Кейт быстренько пролистал остальные страницы. Нигде не упоминалось о том неминуемом кризисе, о котором Мекки говорил только ему лично. если ситуация и впрямь ухудшилась для землян, то широкие массы об этом не информировали. Если Мекки и доверил ему военную тайну, то, очевидно, потому, что, быстро прозондировав его мысли перед вступлением в контакт («Весьма любопытная сложилась ситуация, Кейт Уинтон…»), он сделал однозначный вывод о том, что у него даже при всем желании — появись оно! не было ни малейшего шанса разгласить этот секрет.
Его внимание привлекла небольшая заметка в верхней части на одной из страниц: некто, прочитал он, был подвергнут штрафу в пять тысяч кредиток за то, что у него обнаружили монету. Но в статье не говорилось, почему обладание таковой рассматривается как незаконное деяние. Он отметил про себя, что надо будет обязательно прояснить этот вопрос в библиотеке. Но сегодня для этого времени у него не было.
Первым делом ему следовало взять напрокат пишущую машинку.

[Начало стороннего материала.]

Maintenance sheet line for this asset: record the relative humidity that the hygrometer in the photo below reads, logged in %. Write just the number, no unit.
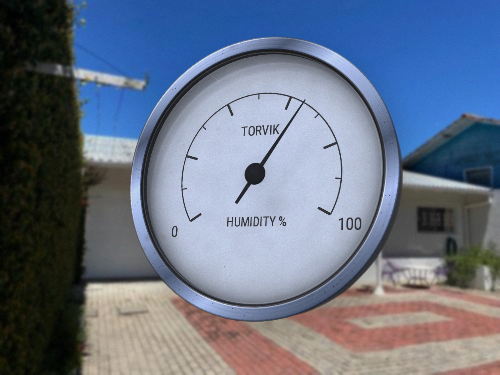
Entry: 65
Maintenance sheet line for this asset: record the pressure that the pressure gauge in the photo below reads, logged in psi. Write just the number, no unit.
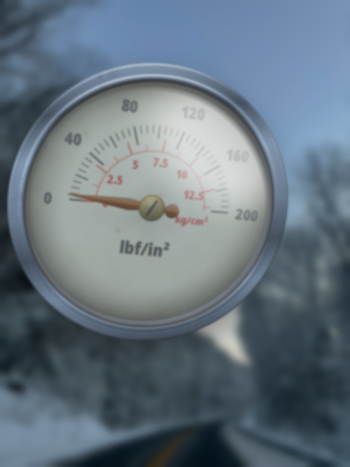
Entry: 5
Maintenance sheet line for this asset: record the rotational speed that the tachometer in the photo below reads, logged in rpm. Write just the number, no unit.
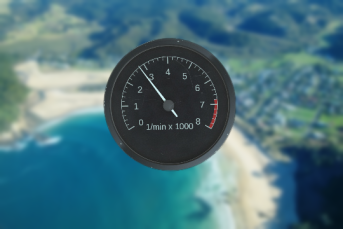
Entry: 2800
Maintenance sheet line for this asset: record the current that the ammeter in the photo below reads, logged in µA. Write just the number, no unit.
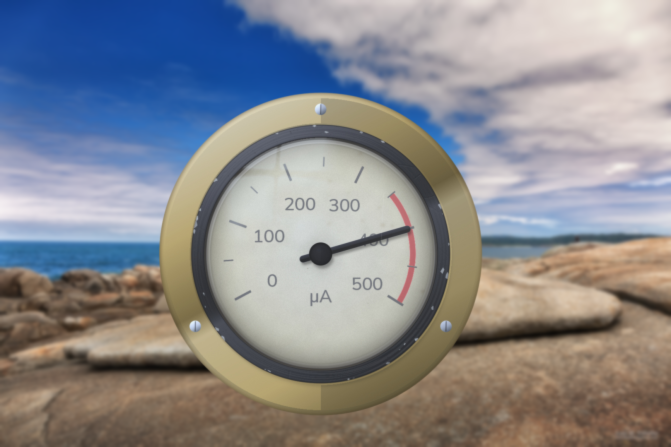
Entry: 400
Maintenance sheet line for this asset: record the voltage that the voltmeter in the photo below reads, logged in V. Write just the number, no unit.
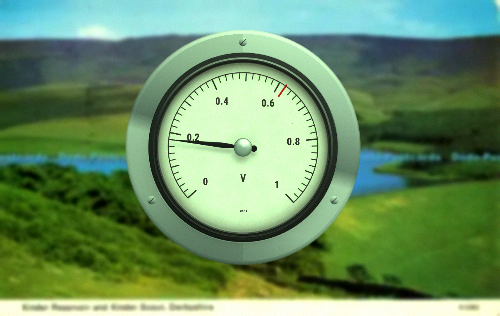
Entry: 0.18
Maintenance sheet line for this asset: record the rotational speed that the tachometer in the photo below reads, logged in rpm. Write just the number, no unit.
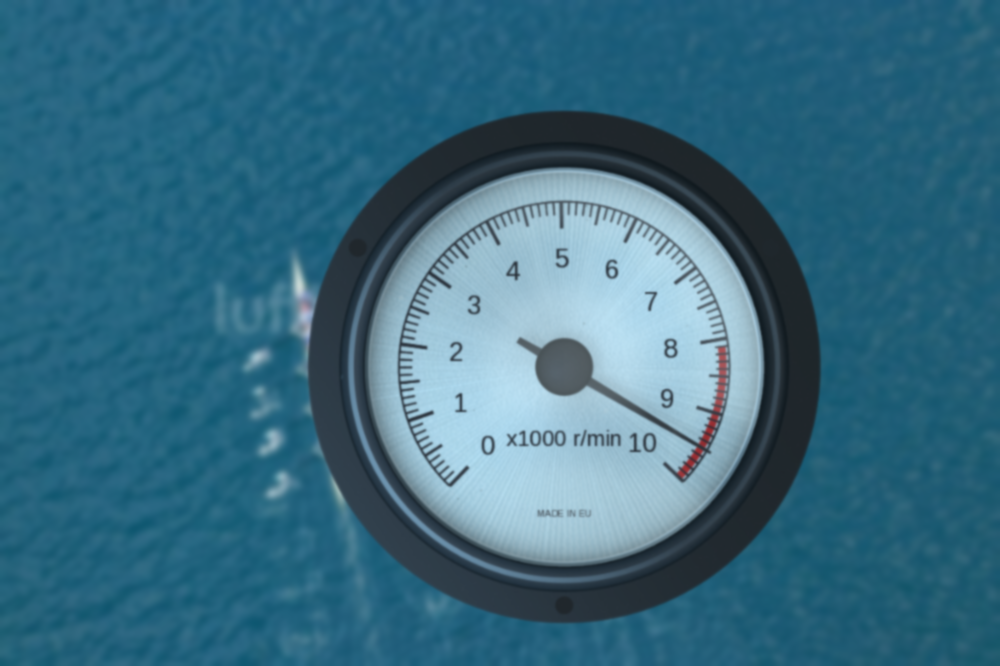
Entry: 9500
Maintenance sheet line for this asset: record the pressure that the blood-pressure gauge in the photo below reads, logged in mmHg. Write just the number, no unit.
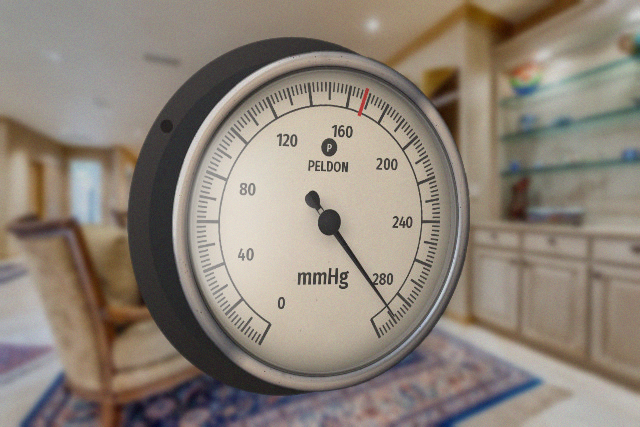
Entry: 290
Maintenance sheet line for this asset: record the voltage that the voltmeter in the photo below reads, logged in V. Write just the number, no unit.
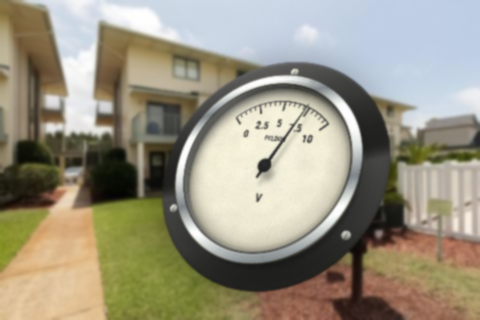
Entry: 7.5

Посему прежде чем покинуть ресторан, он заглянул в справочник и узнал адрес ближайшего магазина канцпринадлежностей.
Он пошел на риск и пустил в ход все ещё лежавшие у него в портмоне документы на имя Кейта Уинтона, сумев в результате достать портативную машинку даже без залога. Кейт поспешил вернуться с ней в отель.
А затем наступил самый напряженный в его жизни трудовой день.

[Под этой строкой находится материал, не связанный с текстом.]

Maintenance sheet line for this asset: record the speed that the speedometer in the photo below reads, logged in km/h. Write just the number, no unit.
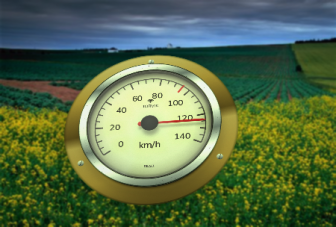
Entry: 125
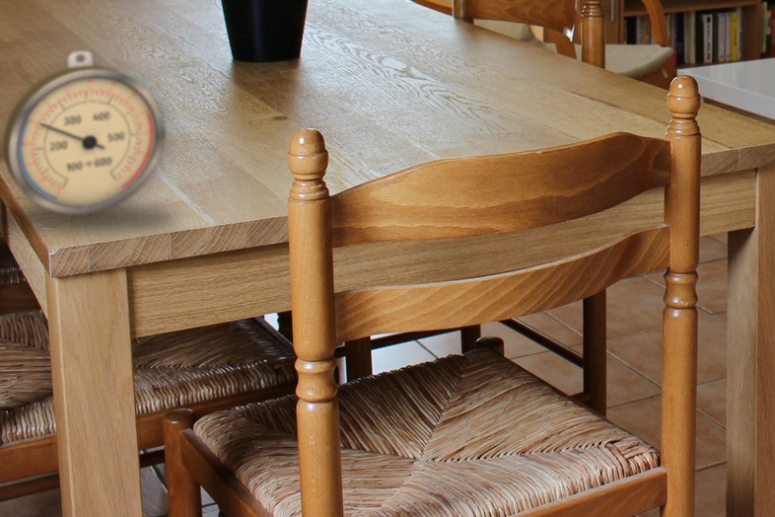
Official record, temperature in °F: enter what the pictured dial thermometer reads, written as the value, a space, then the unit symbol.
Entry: 250 °F
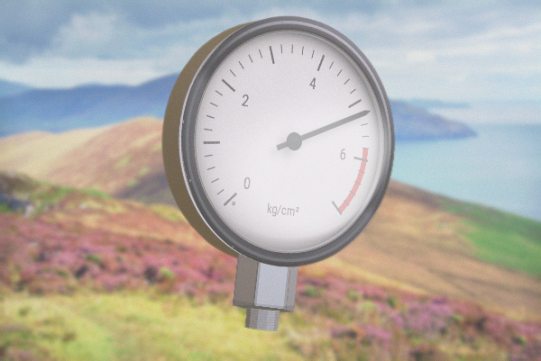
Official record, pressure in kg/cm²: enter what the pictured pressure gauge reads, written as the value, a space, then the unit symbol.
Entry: 5.2 kg/cm²
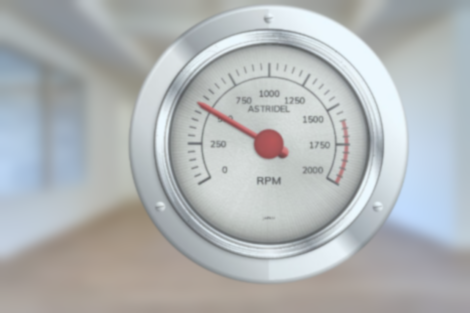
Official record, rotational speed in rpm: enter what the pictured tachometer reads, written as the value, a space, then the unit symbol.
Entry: 500 rpm
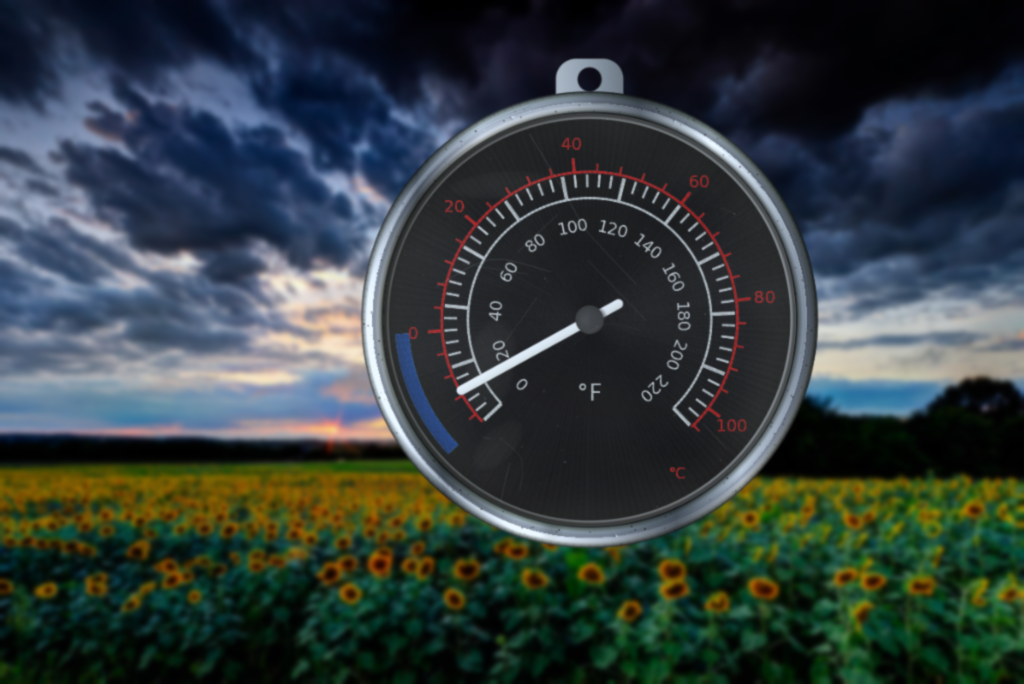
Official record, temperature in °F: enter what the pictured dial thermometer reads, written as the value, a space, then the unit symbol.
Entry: 12 °F
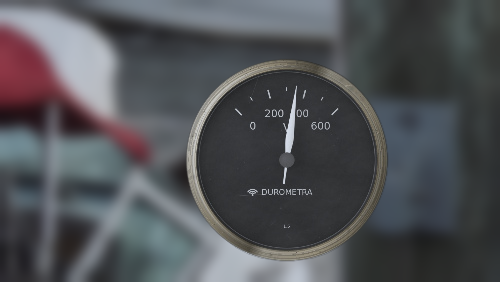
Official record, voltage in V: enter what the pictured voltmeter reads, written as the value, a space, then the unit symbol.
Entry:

К семи вечера он смертельно устал, но зато натюкал семь тысяч слов. Получились два рассказа соответственно на три и на четыре тысячи.
Конечно, они заметно отличались от тех, что он когда-то давно сочинил, но были скроены гораздо лучше. В одном действие происходило во время Гражданской войны. Вторая новелла носила скорее сентиментальный характер и описывала события эпохи пионеров освоения Канзаса.
Он рухнул на кровать даже не в силах поднять трубку телефона и попросить дежурного разбудить его завтра утром. Он знал, что больше двенадцати часов не проспит, то есть, если встанет в семь, то вполне успеет сделать все, что наметил.
Но пробудился он где-то сразу после пяти и наблюдал через окно, как солнечные лучи разгоняли черную пелену тумана. Спектакль был захватывающий, и он любовался им все время, пока одевался.
В шесть часов он позавтракал, а затем вновь вернулся в номер и перечитал оба рассказа. Остался ими весьма доволен. То, что надо. В свое время — теперь он это прекрасно видел — он не смог их продать не потому, что слабоват был сюжет, нет, а из-за недостаточной динамичности в развитии действия и не очень умелой подачи материала. Да, недаром провел он пять лет во главе журнала, многому там нахватался.